Die Sonne schien noch ziemlich warm, da trafen vor der Feldscheune die ersten Gäste ein. "Da muss man rechtzeitig da sein, wenn die Bucher ein Fest machen, nicht dass es nachher nichts mehr zum Essen gibt", meinte der Oberlindacher Lothar Ort. Aber Ort hätte sich keine Sorgen machen müssen, höchstens um einen guten Platz, denn die Dorfgemeinschaft hatte vorgesorgt und bis spät in die Nacht war die Verpflegung gesichert.

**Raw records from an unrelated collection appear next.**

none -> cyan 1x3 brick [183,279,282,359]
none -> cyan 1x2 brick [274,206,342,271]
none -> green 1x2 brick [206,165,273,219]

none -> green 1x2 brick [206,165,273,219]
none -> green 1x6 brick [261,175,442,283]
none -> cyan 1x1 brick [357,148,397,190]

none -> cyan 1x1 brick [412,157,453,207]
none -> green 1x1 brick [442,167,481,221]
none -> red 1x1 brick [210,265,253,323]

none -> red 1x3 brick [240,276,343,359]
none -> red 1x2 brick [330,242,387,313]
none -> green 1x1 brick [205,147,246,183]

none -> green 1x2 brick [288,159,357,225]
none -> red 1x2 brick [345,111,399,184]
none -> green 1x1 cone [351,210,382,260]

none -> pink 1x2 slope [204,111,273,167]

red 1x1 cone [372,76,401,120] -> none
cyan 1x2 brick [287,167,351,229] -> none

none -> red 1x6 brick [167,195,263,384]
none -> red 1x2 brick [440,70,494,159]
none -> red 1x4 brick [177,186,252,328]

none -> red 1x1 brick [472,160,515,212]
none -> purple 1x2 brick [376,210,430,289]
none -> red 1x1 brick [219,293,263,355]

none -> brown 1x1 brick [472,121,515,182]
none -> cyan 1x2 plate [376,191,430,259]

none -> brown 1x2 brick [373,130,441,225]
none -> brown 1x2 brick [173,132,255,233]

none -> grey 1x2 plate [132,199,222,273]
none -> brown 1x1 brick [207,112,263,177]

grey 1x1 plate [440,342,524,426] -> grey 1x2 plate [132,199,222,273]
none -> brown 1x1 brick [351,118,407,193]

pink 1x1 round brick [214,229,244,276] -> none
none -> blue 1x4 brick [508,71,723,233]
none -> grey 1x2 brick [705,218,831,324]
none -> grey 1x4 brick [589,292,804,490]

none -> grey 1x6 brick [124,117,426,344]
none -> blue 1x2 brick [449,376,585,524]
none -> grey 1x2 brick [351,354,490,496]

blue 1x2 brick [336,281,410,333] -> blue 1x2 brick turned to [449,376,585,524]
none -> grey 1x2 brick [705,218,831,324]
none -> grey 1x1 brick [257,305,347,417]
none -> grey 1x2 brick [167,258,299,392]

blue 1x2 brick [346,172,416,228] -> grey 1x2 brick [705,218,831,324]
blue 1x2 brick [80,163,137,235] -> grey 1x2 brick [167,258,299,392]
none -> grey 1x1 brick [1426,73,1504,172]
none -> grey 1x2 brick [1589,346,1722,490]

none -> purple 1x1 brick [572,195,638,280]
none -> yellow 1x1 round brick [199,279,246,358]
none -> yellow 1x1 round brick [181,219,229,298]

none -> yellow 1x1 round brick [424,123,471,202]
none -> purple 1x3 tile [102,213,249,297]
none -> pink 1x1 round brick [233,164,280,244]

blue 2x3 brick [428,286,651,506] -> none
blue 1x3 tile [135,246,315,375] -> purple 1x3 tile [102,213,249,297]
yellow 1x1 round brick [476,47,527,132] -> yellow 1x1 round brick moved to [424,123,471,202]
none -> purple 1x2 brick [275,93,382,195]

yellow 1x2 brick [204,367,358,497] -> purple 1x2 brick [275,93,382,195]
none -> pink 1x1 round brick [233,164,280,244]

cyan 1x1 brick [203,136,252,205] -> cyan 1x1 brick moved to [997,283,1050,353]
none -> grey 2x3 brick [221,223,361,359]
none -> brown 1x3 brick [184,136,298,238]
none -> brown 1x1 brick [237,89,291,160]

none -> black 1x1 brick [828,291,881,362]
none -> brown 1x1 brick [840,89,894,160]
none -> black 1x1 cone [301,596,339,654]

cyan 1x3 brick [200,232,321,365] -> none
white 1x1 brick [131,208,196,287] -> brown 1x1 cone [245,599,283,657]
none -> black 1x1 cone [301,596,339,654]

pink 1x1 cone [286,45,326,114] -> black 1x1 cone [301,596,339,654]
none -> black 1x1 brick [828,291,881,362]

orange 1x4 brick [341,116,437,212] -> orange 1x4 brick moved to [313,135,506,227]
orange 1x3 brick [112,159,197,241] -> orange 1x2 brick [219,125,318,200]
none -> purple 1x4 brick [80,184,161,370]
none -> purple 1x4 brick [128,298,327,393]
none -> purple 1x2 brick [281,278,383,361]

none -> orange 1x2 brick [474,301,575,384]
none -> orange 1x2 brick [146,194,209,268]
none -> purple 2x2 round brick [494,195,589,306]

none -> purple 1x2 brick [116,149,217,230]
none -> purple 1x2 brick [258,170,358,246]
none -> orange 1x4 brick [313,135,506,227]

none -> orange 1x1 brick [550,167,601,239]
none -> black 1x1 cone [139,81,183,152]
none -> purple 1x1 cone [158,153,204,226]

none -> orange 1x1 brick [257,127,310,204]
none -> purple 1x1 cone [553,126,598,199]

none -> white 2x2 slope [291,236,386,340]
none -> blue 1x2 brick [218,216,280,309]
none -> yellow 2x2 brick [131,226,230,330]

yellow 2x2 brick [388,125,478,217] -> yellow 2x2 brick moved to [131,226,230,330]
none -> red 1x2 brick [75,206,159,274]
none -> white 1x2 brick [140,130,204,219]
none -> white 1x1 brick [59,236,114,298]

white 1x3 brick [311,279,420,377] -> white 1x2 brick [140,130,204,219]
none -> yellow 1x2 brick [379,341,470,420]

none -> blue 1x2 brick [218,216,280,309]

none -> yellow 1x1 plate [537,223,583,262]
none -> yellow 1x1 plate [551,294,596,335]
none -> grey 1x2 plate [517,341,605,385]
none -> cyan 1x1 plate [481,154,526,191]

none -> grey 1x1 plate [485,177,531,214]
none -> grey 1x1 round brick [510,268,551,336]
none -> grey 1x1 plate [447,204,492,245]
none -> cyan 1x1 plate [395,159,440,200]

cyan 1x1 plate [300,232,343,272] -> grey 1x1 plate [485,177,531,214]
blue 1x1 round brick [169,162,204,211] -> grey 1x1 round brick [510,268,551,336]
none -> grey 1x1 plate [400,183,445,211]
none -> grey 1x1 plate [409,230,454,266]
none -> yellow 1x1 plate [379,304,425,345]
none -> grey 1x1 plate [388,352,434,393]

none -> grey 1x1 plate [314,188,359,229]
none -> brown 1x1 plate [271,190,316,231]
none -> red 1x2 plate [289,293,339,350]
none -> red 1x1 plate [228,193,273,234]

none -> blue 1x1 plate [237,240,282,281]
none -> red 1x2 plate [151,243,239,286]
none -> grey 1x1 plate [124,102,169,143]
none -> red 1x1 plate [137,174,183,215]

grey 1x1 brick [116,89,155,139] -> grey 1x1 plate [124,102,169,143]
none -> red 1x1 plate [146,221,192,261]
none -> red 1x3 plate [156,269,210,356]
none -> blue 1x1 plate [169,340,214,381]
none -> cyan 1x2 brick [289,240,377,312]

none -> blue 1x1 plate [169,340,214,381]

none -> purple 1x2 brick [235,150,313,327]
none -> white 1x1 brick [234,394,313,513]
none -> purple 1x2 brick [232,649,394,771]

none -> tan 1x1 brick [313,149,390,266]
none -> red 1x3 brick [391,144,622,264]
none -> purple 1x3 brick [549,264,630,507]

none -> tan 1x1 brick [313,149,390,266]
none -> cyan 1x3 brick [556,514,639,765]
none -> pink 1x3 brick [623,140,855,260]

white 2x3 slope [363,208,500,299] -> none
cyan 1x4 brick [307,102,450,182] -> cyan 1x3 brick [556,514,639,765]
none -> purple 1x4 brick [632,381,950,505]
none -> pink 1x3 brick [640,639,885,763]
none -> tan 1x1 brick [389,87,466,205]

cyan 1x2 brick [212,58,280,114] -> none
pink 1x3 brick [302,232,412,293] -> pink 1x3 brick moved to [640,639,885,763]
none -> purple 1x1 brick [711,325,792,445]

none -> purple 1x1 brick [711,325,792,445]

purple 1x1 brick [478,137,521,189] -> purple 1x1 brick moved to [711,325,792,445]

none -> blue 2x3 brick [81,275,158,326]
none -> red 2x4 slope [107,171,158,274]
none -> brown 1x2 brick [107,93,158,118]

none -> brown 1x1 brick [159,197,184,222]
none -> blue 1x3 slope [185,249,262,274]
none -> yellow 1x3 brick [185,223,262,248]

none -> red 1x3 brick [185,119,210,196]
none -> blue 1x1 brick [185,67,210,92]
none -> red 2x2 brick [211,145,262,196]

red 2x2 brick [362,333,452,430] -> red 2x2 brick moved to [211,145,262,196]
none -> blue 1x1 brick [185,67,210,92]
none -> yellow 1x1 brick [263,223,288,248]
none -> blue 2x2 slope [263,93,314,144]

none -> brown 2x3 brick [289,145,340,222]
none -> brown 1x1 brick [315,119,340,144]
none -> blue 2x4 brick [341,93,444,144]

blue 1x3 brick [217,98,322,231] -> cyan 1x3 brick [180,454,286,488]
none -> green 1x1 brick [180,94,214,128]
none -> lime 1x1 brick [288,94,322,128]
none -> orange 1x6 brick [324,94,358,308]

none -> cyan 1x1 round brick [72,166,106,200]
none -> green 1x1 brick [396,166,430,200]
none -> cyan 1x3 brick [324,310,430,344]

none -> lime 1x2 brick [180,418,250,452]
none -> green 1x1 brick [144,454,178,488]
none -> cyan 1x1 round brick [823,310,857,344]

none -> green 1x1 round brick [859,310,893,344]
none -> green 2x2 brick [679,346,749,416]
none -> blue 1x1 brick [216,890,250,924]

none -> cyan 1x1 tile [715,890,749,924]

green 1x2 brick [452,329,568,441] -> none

Letztlich waren alle Garnituren besetzt, denn es kamen zum Auftaktfeuer der Umgebung nicht nur Bucher Bürger, auch Besucher aus dem Aurach- und Seebachgrund waren gut vertreten.

Das große Feuer loderte in diesem Jahr besonders kräftig und Heinrich Süß behielt seine Halle im Auge. "Ganz schön heiß" kommentierte Süß die Flammen und die ersten Tischreihen räumten ihre Plätze, weil es dann doch "etwas sehr warm" wurde.

"Das ist in diesem Jahr ein schöner Haufen, der auch eine lange Nacht verspricht", meinte Heinrich Süß, denn auf dem Stoß lag ein kompletter Dachstuhl eines Abbruchhauses.